Thank you, Joan, for your responsiveness to my vegy-spelling-sensibility!

michelle lovric said...

So interesting, Leslie, thank you. I wonder if today we are not too quick to label rushes and outbreaks of heightened affection as sexual crushes. I agree the hormones of the pubescent sent them hurtling in all kinds of emotional directions. Girls become extremely possessive of their girlfriends. The tiniest rejection is felt at a rare peak of intensity. But actual sexual encounters are possibly not always on the agenda. We impose our own obsessions with sexuality from 'above' perhaps.

I read all Alcott's letters home when I was researching an anthology about women's letters. Her humour was a shining light.

Leslie Wilson said...

Yes, I can remember tremendously intense feelings for my girl friends when I was at school, along with the crises.. 'I've broken up with..' I was at an all-girls school, mind!
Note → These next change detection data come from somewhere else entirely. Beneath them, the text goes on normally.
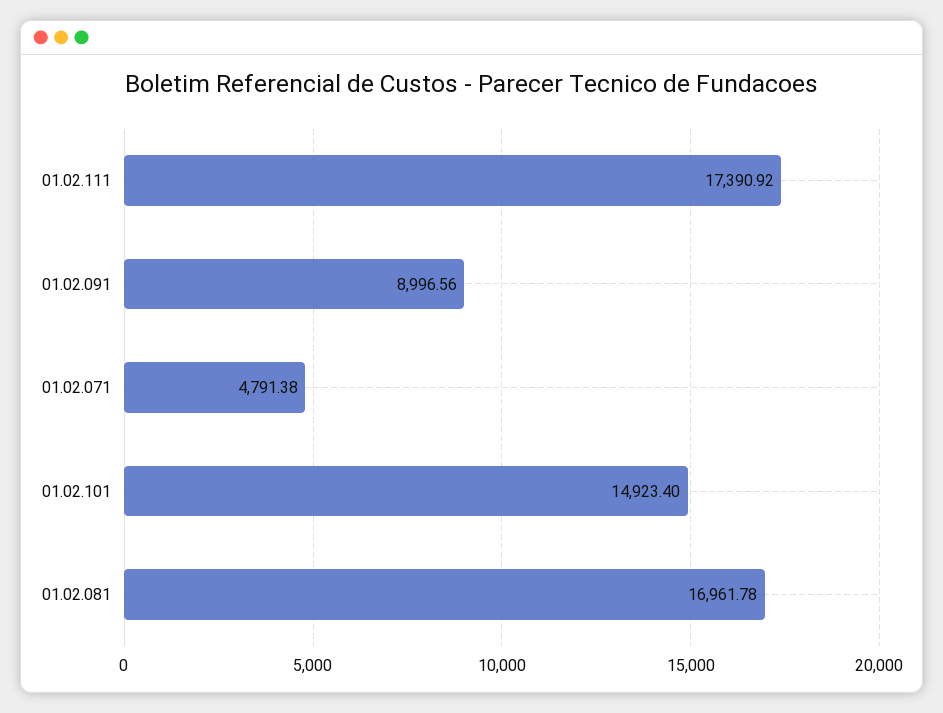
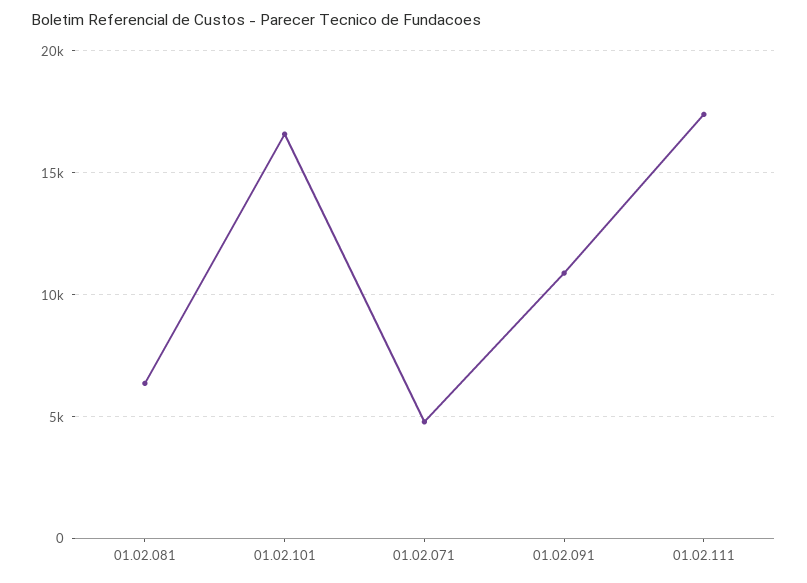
  {
    "01.02.111": 17390.92,
-   "01.02.091": 8996.56,
+   "01.02.091": 11000,
    "01.02.071": 4791.38,
-   "01.02.101": 14923.4,
+   "01.02.101": 16500,
-   "01.02.081": 16961.78
+   "01.02.081": 6500
  }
And that was at a time when my raging hormones had definitely not yet got going, and I was worrying about my wedding night, and which of us would broach the dread topic of 'doing it.' A year or so later, this was no longer a concern to me!

Clare Mulley said...

I always wished Jo had not married at all, but perhaps that was too much to hope for. I remember reading Vikram Seth's 'A Suitable Boy' when travelling, and my mother and sister also read it at the same time in different countries. We were all very clear about who she should have chosen, and each of us chose a different candidate. I must ask what they thought of Jo's choice, though I am sure we must have discussed it in the past. Now I begin to wonder what my daughters think...

Alison Runham said...

Interesting stuff. The way that Alcott's circumstances and the demands of her publishers/ reading public swayed the development of her books fascinates me.
Diet, weight and exercise are major factors in the age of menarche. When I studied human evolution, wheat was thought to be a major culprit for lowering the age of menarche in the West, but some researchers are now laying the blame on our intake of animal protein.
I was never sure about Jo and Bhaer. There didn't seem to be any chemistry, but then to be honest - was there really much chemistry conveyed between Meg & John, or Amy and Laurie, come to that? :) I'm not sure chemistry would have been approved of in a book aimed at girls!

Leslie Wilson said...

Yes, but with the others I do feel chemistry is possible..

Cathy said...

I don't know if you found the article, but I think this matches your description: Boys and Girls Forever: Children's Classics from Cinderella to Harry Potter By Alison Lurie, pages 14 & 15 on Google books. Hope this helps!

Leslie Wilson said...

Thank you, Cathy, and I did find the chapter very interesting, but alas, it wasn't the one I was after. However,as a result I have ordered the 1933 film, with Katharine Hepburn, which should be interesting to watch, along with the 1990s film for comparison... should be nice watching when the evenings grow dark and I'm not spending them in the garden!